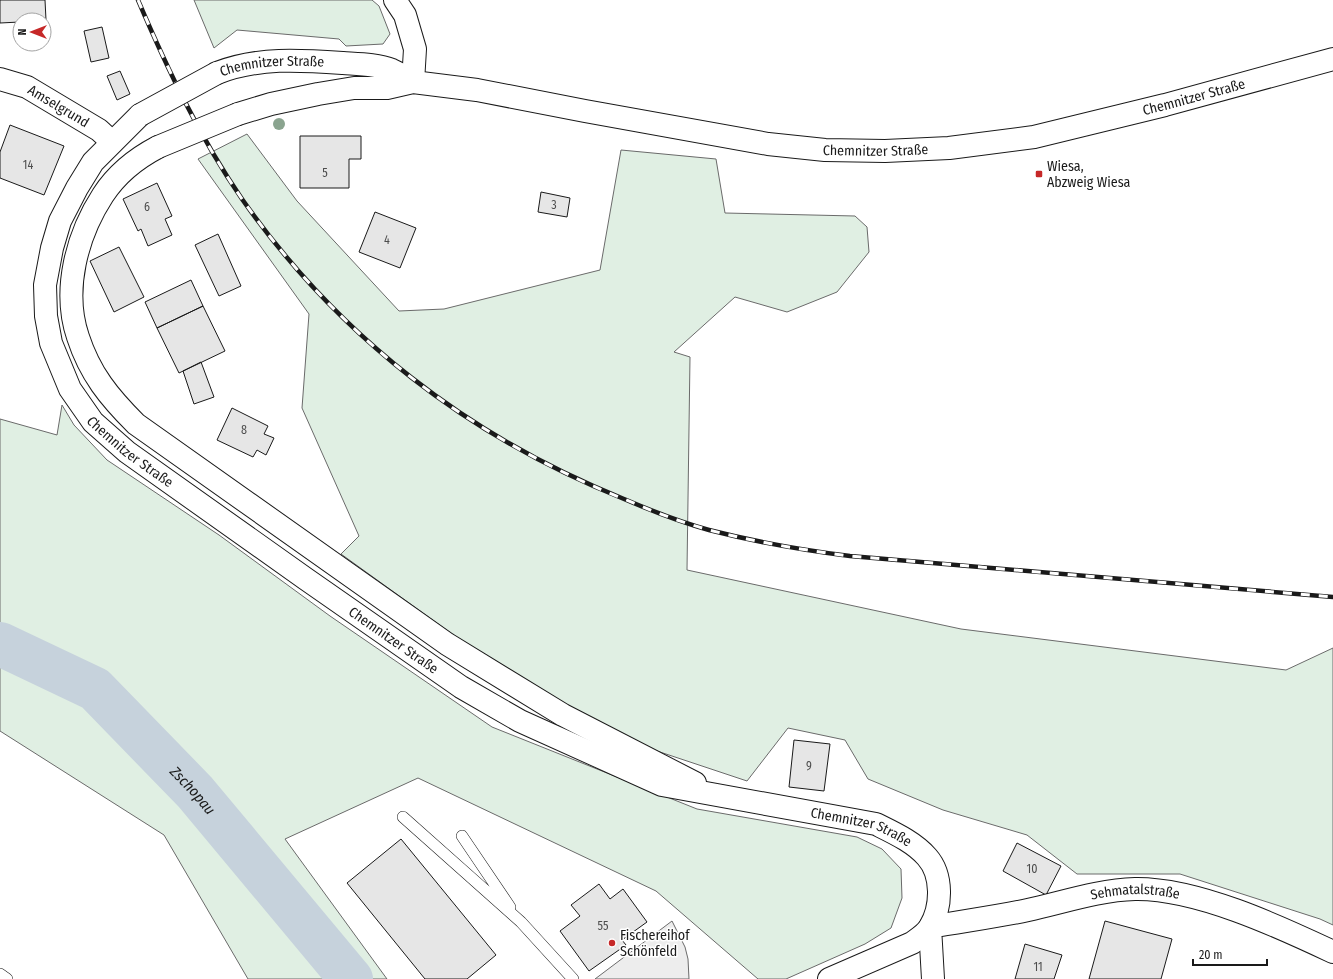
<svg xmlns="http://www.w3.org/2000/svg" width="1333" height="979" viewBox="0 0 1333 979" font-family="'Fira Sans Condensed',sans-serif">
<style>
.green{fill:#e0efe3;stroke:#6a6a6a}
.parking{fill:#ededed;stroke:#6a6a6a}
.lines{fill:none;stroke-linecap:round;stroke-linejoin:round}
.river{stroke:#c6d2dc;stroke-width:44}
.building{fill:#e6e6e6;stroke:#1a1a1a}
.service-casing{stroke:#1a1a1a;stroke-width:12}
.minor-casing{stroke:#1a1a1a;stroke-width:24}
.tertiary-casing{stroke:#1a1a1a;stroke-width:24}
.secondary-casing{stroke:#1a1a1a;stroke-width:24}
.primary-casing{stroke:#1a1a1a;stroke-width:24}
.service{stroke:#fff;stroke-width:11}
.minor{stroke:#fff;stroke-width:22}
.tertiary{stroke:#fff;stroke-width:22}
.secondary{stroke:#fff;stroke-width:22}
.primary{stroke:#fff;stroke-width:22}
.rail-casing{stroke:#1a1a1a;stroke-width:4.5}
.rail{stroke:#fff;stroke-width:3;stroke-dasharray:9;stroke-linecap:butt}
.primary-bridge-casing{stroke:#1a1a1a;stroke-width:24;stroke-linecap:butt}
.primary-bridge{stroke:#fff;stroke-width:22}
.tree{fill:#8aa48f}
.poi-dot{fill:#c62828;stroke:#fff;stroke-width:1.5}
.labels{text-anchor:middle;stroke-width:3;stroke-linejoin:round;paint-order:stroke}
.number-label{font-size:12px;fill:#4d4d4d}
.street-label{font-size:14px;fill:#1a1a1a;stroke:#fff}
.poi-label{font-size:14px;fill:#1a1a1a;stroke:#fff;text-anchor:start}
.water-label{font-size:15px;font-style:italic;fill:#1a1a1a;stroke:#fff}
</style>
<rect width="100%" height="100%" fill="#fff"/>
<path class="green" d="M194 0H372L379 6 390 34 383 44 346 46 339 39 237 30 214 48Z
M247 134 297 201 399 311 444 309 600 270 621 150 716 159 725 213 855 216 867 227 869 252 837 292 787 312 735 297 674 352 690 357 687 570 961 629 1286 670 1333 648V925L1320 919 1180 874H1077L1027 835 943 810 868 779 845 740 788 728 747 781 621 739 527 688 341 554 359 536 302 408 309 314 198 159Z
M62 405 74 425 107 460 219 535 330 616 492 727 697 809 857 837 882 849 901 869 902 898 891 928 865 944 786 979H758L656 891 418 778 285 839 387 979H248L164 835 0 731V419L57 435Z"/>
<path class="parking" d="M672 921 685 947 688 959 689 979H595Z"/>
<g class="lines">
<path class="river" id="s1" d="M0 644 95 689 195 792 351 979"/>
</g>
<path class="building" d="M0 0H45L46 20H20V22L0 23Z
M102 27 109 58 91 62 84 31Z
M120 71 130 94 117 100 107 76Z
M10 125 64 146 44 195 0 178V152Z
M300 136H361V159H349V188H300Z
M157 183 172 216 165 219 172 235 148 246 141 229 138 231 123 199Z
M541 192 570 198 567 217 538 212Z
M375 212 416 228 400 268 359 252Z
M218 234 241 286 219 296 195 245Z
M119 247 144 297 114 312 90 261Z
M191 280 203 306 157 328 145 302Z
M203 306 225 351 179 373 157 328Z
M201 362 214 397 194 404 183 371Z
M232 408 268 426 264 434 274 438 266 455 257 450 253 457 217 440Z
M794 740 830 744 824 791 789 787Z
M401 839 496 955 467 979H425L347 883Z
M1017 843 1061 866 1046 895 1003 871Z
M599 884 610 899 623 889 647 922 622 940 626 945 589 971 560 931 580 916 571 905Z
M1105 921 1172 939 1161 979H1089Z
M1025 944 1062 955 1054 979H1015Z"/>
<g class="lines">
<defs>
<path id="service" d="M403 817 521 922 573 979
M462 836 510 907
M0 974 7 979"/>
<g id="minor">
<path id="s2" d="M0 79 27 87 99 130 112 142"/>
</g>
<path id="tertiary" d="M395 0 405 15 415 49 413 82"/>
<g id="secondary">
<path id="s3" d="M933 979 930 927C963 921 996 917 1028 910 1064 902 1099 890 1135 889 1196 888 1278 926 1333 952"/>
</g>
<g id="primary">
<path id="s4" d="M217 73C258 57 300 60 343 63 359 64 377 64 392 70 399 73 406 78 413 82"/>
<path id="s5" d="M238 114 271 104 318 94 354 88H387L413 82 477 90 585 111 768 144 825 150 885 151 949 148 1034 137 1165 105 1333 59"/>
<path id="s6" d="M140 115 93 162 77 188 60 221 52 248 45 285 46 316 51 343 70 389 93 422 127 452 306 579 461 687 520 721 662 785 876 824C894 833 914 842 927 857 943 875 942 907 930 927 926 934 919 938 912 943L829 979"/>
<path d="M158 147C137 158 116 175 103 195 77 235 62 290 78 337 90 374 109 397 136 424L447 644 563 715 695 783"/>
</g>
</defs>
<use href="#service" class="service-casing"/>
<use href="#minor" class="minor-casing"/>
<use href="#tertiary" class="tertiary-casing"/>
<use href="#secondary" class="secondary-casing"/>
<use href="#primary" class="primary-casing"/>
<use href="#service" class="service"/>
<use href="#minor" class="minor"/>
<use href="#tertiary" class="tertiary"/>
<use href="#secondary" class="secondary"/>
<use href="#primary" class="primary"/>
<defs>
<path id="rail" d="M138 0C167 68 200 138 242 199 338 336 469 437 624 499 652 511 680 522 709 530 756 542 802 550 850 556L1333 597"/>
</defs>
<use href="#rail" class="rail-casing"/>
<use href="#rail" class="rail"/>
<defs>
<path id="primary-bridge" d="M140 115 217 73
M158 147 238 114"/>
</defs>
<use href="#primary-bridge" class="primary-bridge-casing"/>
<use href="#primary-bridge" class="primary-bridge"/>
</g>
<circle class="tree" cx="279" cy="124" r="6"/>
<g class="poi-dot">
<rect x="1035" y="170" width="8" height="8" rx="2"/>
<circle cx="612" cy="943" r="4"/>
</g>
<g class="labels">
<g class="number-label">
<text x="28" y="169">14</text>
<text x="325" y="177">5</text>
<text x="554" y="209">3</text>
<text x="147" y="211">6</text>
<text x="387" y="244">4</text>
<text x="244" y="434">8</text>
<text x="809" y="770">9</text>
<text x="1032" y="873">10</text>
<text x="603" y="930">55</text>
<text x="1038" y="971">11</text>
</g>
<g class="street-label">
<text dy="5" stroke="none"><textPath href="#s4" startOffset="56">Chemnitzer Straße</textPath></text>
<text dy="5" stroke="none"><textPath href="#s5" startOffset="971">Chemnitzer Straße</textPath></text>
<text dy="5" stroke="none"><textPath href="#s2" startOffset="65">Amselgrund</textPath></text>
<text dy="5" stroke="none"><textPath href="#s5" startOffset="647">Chemnitzer Straße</textPath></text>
<text dy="5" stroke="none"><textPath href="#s6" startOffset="396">Chemnitzer Straße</textPath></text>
<text dy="5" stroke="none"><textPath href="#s6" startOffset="720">Chemnitzer Straße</textPath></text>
<text dy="5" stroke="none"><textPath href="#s6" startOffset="1230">Chemnitzer Straße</textPath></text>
<text dy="5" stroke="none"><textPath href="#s3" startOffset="261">Sehmatalstraße</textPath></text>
</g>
<g class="poi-label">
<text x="1047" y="171">Wiesa,<tspan x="1047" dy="16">Abzweig Wiesa</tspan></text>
<text x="620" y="940">Fischereihof<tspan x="620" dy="16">Schönfeld</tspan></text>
</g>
<g class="water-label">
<text dy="5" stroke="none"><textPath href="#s1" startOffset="246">Zschopau</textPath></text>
</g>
</g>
<g transform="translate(32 32) rotate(270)"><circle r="19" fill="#ffffff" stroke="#a3a3a3"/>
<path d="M0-3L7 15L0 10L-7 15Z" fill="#c62828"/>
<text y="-6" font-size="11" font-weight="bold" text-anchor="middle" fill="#1a1a1a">N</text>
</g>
<path d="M1193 959v6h74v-6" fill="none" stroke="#1a1a1a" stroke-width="2"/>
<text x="1199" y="959" font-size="12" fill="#1a1a1a" stroke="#ffffff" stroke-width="3" paint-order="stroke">20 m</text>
</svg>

· · · ·

> TASK OBJECTIVE: In the entries above, find each line with the string "butt" and copy it.

> WRITTEN ANSWER:
.rail{stroke:#fff;stroke-width:3;stroke-dasharray:9;stroke-linecap:butt}
.primary-bridge-casing{stroke:#1a1a1a;stroke-width:24;stroke-linecap:butt}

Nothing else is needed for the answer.